→ WHAT IS EXPECTED
Using the records below, locate all lines containing "sections" and return them.

** GIVEN RECORDS follows **

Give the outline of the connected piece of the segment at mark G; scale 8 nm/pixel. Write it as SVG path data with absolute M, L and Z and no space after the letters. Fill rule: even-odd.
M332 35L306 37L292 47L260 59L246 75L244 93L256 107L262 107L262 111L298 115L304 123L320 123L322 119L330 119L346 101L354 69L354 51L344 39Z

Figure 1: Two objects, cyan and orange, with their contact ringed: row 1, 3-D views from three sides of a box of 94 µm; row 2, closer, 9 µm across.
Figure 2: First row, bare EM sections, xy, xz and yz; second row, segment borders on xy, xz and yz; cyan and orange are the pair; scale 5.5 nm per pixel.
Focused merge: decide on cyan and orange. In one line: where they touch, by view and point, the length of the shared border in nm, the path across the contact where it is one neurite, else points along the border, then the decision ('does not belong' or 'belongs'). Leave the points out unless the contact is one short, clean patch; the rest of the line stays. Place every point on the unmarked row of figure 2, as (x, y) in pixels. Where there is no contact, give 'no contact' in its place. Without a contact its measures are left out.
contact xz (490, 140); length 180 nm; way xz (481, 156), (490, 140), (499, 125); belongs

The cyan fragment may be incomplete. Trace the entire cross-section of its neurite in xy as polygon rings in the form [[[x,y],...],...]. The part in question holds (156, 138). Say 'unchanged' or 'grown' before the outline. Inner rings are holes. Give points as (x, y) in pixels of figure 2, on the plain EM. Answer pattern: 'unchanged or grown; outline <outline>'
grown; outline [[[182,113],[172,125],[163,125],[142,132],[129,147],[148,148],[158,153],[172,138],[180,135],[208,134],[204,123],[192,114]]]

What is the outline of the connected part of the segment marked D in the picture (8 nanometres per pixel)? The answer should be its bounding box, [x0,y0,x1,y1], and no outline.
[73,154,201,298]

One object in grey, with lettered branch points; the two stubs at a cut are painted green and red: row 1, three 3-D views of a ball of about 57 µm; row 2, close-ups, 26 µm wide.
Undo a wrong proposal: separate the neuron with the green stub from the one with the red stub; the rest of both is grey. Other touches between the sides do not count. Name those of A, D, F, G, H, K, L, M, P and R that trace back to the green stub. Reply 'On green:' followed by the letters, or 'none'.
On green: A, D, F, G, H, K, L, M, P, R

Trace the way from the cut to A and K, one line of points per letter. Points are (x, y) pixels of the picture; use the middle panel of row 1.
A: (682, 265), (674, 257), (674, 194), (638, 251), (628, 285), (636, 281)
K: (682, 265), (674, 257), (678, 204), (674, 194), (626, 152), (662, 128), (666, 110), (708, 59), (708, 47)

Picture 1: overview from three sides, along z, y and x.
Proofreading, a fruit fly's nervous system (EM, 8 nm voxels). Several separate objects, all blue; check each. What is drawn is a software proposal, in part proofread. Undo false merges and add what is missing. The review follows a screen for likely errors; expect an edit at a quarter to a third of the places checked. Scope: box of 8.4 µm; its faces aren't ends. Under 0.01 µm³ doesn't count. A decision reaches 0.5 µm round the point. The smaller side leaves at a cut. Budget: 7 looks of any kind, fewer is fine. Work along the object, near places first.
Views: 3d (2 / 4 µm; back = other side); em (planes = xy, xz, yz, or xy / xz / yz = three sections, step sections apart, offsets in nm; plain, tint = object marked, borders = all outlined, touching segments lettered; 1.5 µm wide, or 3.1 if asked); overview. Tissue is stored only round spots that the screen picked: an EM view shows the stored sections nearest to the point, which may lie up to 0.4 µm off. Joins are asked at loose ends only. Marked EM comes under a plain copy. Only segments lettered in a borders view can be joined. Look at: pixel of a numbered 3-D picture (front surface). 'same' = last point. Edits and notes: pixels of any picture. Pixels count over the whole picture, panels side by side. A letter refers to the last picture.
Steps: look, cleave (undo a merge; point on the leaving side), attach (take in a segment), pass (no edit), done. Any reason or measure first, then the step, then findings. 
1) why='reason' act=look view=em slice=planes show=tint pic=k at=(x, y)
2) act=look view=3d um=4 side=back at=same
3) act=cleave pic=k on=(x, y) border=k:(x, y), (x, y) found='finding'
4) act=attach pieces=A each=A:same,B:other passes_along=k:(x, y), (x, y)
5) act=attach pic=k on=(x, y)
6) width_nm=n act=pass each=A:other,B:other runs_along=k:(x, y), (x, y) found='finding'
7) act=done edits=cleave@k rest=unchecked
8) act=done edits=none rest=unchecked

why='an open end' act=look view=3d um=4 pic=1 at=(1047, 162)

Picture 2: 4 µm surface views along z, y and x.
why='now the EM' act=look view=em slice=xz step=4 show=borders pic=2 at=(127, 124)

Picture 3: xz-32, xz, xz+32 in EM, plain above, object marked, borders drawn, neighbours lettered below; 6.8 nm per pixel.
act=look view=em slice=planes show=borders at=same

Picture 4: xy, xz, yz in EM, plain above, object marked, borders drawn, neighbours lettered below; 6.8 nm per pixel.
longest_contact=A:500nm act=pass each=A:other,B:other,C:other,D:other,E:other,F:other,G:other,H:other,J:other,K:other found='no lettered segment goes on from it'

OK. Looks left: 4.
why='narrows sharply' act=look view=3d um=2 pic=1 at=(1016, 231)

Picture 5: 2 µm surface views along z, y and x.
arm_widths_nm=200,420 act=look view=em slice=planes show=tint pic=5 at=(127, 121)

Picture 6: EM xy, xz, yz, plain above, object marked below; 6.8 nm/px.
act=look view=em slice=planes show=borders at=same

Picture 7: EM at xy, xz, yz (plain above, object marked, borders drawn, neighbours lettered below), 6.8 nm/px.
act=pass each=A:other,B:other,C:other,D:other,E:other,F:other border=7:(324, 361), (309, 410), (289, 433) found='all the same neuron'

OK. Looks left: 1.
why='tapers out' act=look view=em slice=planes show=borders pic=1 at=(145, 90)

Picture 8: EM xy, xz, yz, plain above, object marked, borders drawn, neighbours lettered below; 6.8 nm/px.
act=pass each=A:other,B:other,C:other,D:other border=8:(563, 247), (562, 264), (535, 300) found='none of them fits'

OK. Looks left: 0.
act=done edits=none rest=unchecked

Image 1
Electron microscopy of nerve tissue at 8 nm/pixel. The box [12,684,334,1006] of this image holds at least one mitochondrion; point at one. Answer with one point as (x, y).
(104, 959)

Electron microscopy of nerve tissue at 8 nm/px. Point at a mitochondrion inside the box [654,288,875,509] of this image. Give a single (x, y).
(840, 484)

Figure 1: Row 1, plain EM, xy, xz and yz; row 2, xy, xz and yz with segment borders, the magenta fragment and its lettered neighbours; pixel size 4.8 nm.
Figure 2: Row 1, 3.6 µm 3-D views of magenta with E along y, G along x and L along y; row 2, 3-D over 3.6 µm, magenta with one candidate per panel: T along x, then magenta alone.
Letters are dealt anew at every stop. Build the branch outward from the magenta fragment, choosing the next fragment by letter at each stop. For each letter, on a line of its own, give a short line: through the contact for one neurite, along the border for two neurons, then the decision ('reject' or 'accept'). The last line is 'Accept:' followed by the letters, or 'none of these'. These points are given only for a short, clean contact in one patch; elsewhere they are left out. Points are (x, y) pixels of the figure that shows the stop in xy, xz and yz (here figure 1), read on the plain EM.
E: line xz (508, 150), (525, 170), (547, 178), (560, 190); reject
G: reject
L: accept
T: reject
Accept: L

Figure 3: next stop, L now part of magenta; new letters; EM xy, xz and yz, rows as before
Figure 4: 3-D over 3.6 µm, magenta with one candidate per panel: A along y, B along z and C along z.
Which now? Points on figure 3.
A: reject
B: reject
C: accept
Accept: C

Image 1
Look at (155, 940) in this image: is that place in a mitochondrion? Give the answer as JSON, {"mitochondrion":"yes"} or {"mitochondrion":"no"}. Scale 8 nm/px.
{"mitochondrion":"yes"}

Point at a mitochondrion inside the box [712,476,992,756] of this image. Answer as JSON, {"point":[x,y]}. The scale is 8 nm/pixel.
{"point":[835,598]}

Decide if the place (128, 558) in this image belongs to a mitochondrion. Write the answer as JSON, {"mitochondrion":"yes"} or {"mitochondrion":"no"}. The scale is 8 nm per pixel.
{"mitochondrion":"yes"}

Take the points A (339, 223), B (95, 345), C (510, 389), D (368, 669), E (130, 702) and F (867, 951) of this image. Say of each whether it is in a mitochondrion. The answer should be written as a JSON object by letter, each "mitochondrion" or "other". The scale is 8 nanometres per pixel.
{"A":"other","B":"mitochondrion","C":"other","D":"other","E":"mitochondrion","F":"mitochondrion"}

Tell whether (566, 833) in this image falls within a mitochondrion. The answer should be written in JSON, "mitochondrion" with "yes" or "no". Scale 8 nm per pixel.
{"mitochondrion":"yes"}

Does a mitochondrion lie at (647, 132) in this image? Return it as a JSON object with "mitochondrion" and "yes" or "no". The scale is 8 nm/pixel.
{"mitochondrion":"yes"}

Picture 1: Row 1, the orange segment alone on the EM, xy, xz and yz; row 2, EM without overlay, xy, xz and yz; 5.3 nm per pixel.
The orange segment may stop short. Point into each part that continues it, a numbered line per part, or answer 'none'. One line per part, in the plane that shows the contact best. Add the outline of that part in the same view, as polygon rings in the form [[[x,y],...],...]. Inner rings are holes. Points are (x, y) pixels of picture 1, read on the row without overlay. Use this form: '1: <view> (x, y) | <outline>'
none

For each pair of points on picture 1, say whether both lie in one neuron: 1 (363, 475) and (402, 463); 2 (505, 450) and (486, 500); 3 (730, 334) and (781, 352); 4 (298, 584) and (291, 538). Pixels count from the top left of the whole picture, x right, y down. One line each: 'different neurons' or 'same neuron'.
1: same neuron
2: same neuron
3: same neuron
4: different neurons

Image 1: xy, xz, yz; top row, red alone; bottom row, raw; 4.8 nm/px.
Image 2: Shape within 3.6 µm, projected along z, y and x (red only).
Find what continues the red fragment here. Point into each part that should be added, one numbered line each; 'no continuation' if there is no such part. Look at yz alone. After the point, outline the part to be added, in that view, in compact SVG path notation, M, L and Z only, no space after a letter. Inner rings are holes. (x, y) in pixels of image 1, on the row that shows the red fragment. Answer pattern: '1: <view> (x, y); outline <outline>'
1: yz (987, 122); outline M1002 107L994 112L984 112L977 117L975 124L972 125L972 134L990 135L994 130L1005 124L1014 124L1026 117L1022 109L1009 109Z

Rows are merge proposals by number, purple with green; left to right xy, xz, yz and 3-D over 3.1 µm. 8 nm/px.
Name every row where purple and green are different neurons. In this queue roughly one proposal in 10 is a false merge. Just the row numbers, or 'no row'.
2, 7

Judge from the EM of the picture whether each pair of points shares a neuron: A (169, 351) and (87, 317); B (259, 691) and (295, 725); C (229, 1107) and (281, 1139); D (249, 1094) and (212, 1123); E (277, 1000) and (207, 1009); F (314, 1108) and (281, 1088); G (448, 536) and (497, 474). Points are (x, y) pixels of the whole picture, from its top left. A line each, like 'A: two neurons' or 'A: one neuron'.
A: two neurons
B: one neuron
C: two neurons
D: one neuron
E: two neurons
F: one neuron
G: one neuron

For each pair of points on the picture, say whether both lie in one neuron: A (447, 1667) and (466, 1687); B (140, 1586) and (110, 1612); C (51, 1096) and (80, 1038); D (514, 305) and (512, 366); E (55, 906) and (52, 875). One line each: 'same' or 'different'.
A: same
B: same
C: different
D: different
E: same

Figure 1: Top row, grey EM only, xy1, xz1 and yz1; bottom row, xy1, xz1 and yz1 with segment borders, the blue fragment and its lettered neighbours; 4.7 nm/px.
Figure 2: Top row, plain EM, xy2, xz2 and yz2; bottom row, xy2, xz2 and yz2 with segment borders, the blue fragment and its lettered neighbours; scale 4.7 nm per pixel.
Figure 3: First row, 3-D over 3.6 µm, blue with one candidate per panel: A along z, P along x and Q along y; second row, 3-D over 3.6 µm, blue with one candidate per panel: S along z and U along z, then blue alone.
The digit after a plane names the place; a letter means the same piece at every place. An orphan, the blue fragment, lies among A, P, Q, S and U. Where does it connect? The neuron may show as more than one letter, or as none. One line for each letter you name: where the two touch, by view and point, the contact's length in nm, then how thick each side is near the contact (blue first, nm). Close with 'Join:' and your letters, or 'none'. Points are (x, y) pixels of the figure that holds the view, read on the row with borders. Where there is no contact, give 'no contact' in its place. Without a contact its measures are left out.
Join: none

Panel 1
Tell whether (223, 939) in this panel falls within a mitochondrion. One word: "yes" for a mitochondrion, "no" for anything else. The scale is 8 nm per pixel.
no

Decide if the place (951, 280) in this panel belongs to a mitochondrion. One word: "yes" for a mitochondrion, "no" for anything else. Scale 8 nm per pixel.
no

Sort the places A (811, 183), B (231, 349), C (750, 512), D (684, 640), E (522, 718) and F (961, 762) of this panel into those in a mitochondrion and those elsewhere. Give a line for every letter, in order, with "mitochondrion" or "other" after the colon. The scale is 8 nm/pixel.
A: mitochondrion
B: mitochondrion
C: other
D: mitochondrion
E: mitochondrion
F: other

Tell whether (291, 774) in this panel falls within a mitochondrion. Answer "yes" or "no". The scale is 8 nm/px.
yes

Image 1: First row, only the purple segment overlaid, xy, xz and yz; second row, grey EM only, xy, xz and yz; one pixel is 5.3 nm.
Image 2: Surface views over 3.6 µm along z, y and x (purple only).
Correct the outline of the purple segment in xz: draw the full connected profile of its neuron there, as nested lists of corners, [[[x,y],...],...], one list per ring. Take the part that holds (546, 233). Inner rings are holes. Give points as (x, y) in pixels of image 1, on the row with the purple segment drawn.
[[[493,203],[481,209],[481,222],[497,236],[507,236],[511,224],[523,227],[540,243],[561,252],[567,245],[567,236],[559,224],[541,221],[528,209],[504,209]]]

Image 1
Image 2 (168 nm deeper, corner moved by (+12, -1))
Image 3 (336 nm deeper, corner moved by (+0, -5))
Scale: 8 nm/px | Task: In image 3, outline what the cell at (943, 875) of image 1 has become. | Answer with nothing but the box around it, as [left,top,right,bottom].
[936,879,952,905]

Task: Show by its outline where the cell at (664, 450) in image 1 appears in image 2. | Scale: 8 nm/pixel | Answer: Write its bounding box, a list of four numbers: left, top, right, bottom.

** End of GIVEN RECORDS **

→ EXPECTED ANSWER
Figure 2: First row, bare EM sections, xy, xz and yz; second row, segment borders on xy, xz and yz; cyan and orange are the pair; scale 5.5 nm per pixel.
Views: 3d (2 / 4 µm; back = other side); em (planes = xy, xz, yz, or xy / xz / yz = three sections, step sections apart, offsets in nm; plain, tint = object marked, borders = all outlined, touching segments lettered; 1.5 µm wide, or 3.1 if asked); overview. Tissue is stored only round spots that the screen picked: an EM view shows the stored sections nearest to the point, which may lie up to 0.4 µm off. Joins are asked at loose ends only. Marked EM comes under a plain copy. Only segments lettered in a borders view can be joined. Look at: pixel of a numbered 3-D picture (front surface). 'same' = last point. Edits and notes: pixels of any picture. Pixels count over the whole picture, panels side by side. A letter refers to the last picture.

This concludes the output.